Зайдя в чащу, она, не сдерживая себя, громко разрыдалась; она ничего не понимала в себе; такой боли и унижения еще не случалось в ее жизни. Ее будто током било, так сотрясалось все тело, плечи, руки…
В зимовье она вернулась затемно.
Через месяц она забеременела. Через четыре месяца об этом узнали все. Бригада не верила своим глазам.
– Кто? – спросил Егор. Он выставил всех из зимовья, посадил ее напротив себя и сверлил глазами. – Кто?! – закричал он.
Она не смела смотреть на него.
– Ну?! – он так хлопнул кулаком по нарам, что на другом конце жердин подпрыгнула подушка и свалилась на пол.
– Не наши, – прошептала она.
– Кто, кто? – как в заклинании повторял он.
– Помнишь, я была в поселке…
– Когда? Только не врать! Убью!
– Ну, тогда… после того, как я приходила к тебе на Неруссу. Когда ездила потом в поселок, за продуктами.
– Ну?!
– Там все и случилось…
Он смотрел на нее как на сумасшедшую. Не верил. Не мог и не хотел верить.
– Кто он? – снова спросил он, на этот раз совсем тихо.
– Кажется, студент. Из Ленинграда. Они там ехали дальше, на восточный участок, кажется. Пригласили меня. Выпили. Я толком не помню ничего…
– Дура! – закричал он. – Дрянь! Учти, будешь рожать. Рожать будешь!
– Буду, – покорно согласилась она.
– Будет она! – взвился он. – Да ты хоть понимаешь, что наделала?! Мы ее берегли, берегли, а она…
– Я не знаю… я сама не своя была… Я назло, нарочно…
Они посмотрели друг другу в глаза. И все стало понятно теперь. Но было поздно. Поздно…
Рожала она в поселке. Потом Юльку забрали в зимовье. Воспитывали бригадой. Нянчились по очереди.
Ропота никакого. Никогда.
Говорили так: наша Юлька, бригадная.
Каждое утро Екатерина Марковна отводила Юльку в ясли, каждый вечер забирала ее. И будто спала туманная пелена с жизни. Крутилась, вертелась, уставала, но словно глотнула свежего воздуха. Помолодела, подобралась в теле, как если бы расцвела еще одной, более зрелой, женственностью.

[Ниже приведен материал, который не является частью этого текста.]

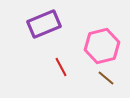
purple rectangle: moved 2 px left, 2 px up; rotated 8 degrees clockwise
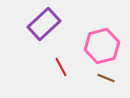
purple rectangle: rotated 20 degrees counterclockwise
brown line: rotated 18 degrees counterclockwise
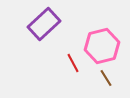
red line: moved 12 px right, 4 px up
brown line: rotated 36 degrees clockwise
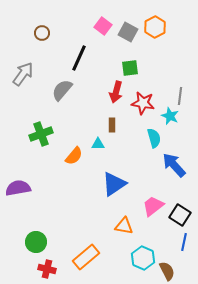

Ясли находились на Песчаной, и нет ничего удивительного, что однажды Екатерина Марковна с Юлькой столкнулась с Семеном Семеновичем. С момента последней встречи прошло месяца два с половиной.

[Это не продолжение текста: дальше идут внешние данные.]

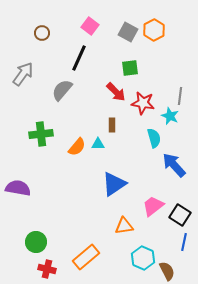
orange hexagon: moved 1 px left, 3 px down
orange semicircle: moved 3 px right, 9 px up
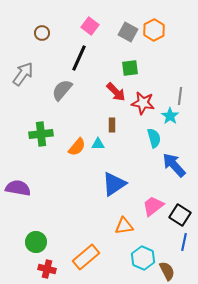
cyan star: rotated 12 degrees clockwise
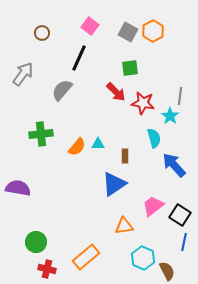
orange hexagon: moved 1 px left, 1 px down
brown rectangle: moved 13 px right, 31 px down
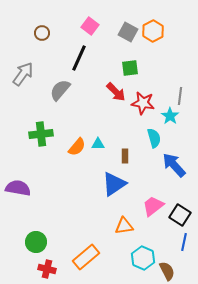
gray semicircle: moved 2 px left
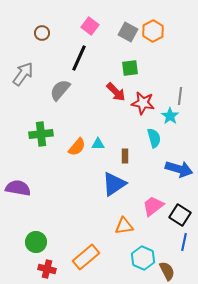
blue arrow: moved 5 px right, 4 px down; rotated 148 degrees clockwise
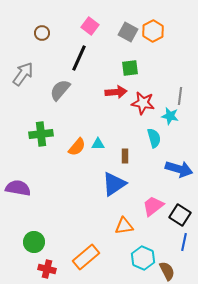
red arrow: rotated 50 degrees counterclockwise
cyan star: rotated 24 degrees counterclockwise
green circle: moved 2 px left
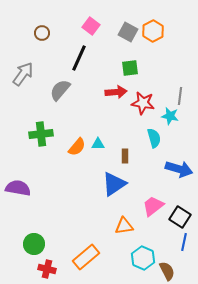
pink square: moved 1 px right
black square: moved 2 px down
green circle: moved 2 px down
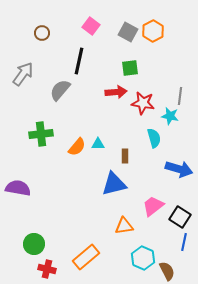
black line: moved 3 px down; rotated 12 degrees counterclockwise
blue triangle: rotated 20 degrees clockwise
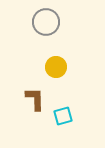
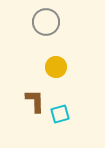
brown L-shape: moved 2 px down
cyan square: moved 3 px left, 2 px up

Лето. Вечер. Душно в Москве.
Нуйкин поминутно вытирал пот со лба чистым, свежо пахнущим одеколоном платком.
– А Тося уехала, – как какую-то очень радостную весть сообщила Екатерина Марковна.
– Уговорили ее оставить Юльку в Москве? – спросил Нуйкин.
– О, вы догадливый! – рассмеялась Екатерина Марковна. – Если б вы знали, скольких трудов это стоило!
Нуйкин поманил Юлю на руки:
– Ну, пойдешь к дяде в гости?
Юля настороженно-вопросительно посмотрела на бабушку. И покрепче ухватилась за ее ладошку.
– Кстати, вот здесь я и живу, – показал Нуйкин на дом. – Не хотите заглянуть? Правда, на посторонний взгляд у нас не совсем, конечно…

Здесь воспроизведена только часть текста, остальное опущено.